16 comments

  • dickiedyce 3 hours ago

    Ooopsie... possibly a problem for some folks: https://www.theguardian.com/media/2026/feb/07/revealed-how-s...

  • witnessme 5 hours ago

    I am still confused for days whether this is a real news or a hoax. Only a substack user saying they received this email. I did not. And there is no official statement by Substack. What is really going on here?

    • proactivesvcs 15 minutes ago

      It recently popped up on the HIBP feed; they tend to be pretty careful when checking the veracity of claims.

      https://haveibeenpwned.com/Breach/Substack

    • parable 4 hours ago

      I've seen the leaked data posted on forums. I'm assuming they're trying to minimize the bad PR from this incident by only doing what's legally required, which is to notify affected users. They're likely not obligated to notify the broader public. Whether they should be obligated to do so is another discussion entirely.

      • meitham 2 hours ago

        Could you please tell me which forum this was posted on

        • parable an hour ago

          I'm fairly sure even mentioning the name of the forum isn't allowed on HN. It should be trivial to find it yourself, though. I also replied to someone else with the CSV headers if you're only trying to find out what exactly was included in the leak: https://news.ycombinator.com/item?id=46932380

          Also, keep in mind that this is a partial leak. The data was scraped from some leaky endpoint which was patched out before every user could be scraped. Only users who were in the partial leak received emails (I have two accounts, only one received an email).
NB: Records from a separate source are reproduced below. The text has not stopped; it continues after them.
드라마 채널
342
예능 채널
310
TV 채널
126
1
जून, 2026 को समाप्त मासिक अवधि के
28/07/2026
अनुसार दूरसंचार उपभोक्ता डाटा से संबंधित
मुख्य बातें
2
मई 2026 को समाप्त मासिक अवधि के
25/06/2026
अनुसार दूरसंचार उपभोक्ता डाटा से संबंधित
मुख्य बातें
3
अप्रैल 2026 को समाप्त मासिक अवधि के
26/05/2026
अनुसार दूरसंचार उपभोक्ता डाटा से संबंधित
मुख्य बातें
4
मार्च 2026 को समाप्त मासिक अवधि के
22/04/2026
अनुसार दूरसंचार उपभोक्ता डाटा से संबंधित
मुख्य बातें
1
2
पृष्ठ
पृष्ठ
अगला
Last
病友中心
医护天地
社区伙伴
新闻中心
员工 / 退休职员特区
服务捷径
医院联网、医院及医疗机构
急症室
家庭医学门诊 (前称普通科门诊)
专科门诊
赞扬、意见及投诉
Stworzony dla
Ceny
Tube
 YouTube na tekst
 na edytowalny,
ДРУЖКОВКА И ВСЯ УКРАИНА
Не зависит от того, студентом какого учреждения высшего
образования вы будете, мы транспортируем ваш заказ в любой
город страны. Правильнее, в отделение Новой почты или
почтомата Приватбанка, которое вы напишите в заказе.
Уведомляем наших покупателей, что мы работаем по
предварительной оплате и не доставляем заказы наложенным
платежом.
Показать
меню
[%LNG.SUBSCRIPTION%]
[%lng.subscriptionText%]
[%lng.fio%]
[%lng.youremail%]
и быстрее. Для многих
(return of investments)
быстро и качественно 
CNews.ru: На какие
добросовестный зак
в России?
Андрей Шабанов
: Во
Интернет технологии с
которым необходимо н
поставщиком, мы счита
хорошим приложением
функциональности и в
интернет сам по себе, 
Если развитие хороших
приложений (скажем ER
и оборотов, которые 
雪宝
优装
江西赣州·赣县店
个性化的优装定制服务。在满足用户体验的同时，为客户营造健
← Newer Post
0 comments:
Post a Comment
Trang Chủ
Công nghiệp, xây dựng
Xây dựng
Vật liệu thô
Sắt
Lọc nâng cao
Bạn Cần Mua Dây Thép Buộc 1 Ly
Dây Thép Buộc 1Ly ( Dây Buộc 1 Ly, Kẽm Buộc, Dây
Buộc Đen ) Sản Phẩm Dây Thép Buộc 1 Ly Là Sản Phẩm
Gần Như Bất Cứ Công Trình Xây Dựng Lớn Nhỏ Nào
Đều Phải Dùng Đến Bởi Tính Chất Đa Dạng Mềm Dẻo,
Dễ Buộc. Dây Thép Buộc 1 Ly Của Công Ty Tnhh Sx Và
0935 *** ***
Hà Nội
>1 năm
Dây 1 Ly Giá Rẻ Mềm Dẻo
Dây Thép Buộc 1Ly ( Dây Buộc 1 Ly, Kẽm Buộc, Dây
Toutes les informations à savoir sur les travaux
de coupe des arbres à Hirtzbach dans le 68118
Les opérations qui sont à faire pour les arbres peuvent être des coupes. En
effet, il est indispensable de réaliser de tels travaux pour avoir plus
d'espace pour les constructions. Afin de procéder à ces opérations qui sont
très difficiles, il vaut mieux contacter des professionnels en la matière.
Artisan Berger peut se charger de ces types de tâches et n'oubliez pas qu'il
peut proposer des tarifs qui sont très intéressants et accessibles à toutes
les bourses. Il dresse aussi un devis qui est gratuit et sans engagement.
If you're a Substack user but didn't receive an email, I'd assume you're not in the leak. Troy Hunt should load it into HIBP eventually, and those concerned can check there if they don't want to seek the leak out on their own.

    • ntoskrnl_exe 13 minutes ago

      According to Have I Been Pwned, 663 thousand accounts were in the breach. You can verify your address there.

  • ArchieScrivener 39 minutes ago

    Israel hacked a US based company and leaked data because they couldn't directly censor them?

  • iamacyborg an hour ago

    So, is the breach for substack users or for people who subscribed to substack users’ newsletters?

    • parable 40 minutes ago

      As far as I know, it only contains users who have made Substack profiles. Regular subscribers don't seem to be included, though I could be wrong.

  • slopusila 4 hours ago

    > including email addresses, phone numbers, and other unspecified “internal metadata.”

    > Substack specified that more sensitive data, such as credit card numbers, passwords, and other financial information, was unaffected.

    I hate it when companies do this.

    passwords and credit card numbers are easily changed.

    names, emails and phone numbers are not.

    • parable an hour ago

      I'd edit my other reply to this comment but can't anymore.

      Here are the columns from the CSV file I've seen being shared around on forums, including the "internal metadata". This mostly boils down to full name on file, email, Stripe customer ID, activity metrics, usernames, and phone numbers. Everything else is largely irrelevant.

      id,name,email,email_confirmed,email_confirmation_token,stripe_platform_customer_id,is_global_admin,is_ghost,created_at,anonymous_id,email_bounce_count,photo_url,publisher_agreement_accepted_at,bio,updated_at,profile_set_up_at,tos_accepted_at,email_digest_at,has_passed_captcha,import_confirmation_required,post_notification_preference,reader_installed_at,activity_items_viewed_at,dismissed_ios_app_promo_at,email_notifications_last_resumed_at,previous_name,release_group,handle,phone,bank_payment_failures,is_globally_banned,session_version

    • parable 4 hours ago

      This is what I've been saying for years. I really could care less if my passwords were leaked. My phone number, on the other hand, is near-impossible to change. The fact that VoIP/virtual numbers are blacklisted from use almost everywhere doesn't help anything, because otherwise I would just use a ton of cheap rented numbers.

      The same goes for full names on file, physical addresses, and other hard-to-change information. Passwords have been the least of my concerns since password managers were invented.

      You could, in theory, use a custom domain or email aliasing service like SimpleLogin or Addy to combat the email address issue, though websites like GitHub have been known to block emails created with an aliasing service. I could go on about why that move does next to nothing to combat actual abuse; any spammer worth their salt can just buy a bunch of Gmail accounts or Outlook accounts instead.

      • hikkerl 3 hours ago

        >I really could care less if my passwords were leaked

        couldn't*

        • UqWBcuFx6NV4r 2 hours ago

          Please stop. This is a very common saying, despite its technical inaccuracy. I know that you know this. We don’t have to relitigate it.

    • praptak 2 hours ago

      Phone numbers are kinda concerning given their popularity as 2FA. A phone number is now basically your shared password for everything. It's also semi public, hard to change and you are basically one SIM swap attack away from a full compromise.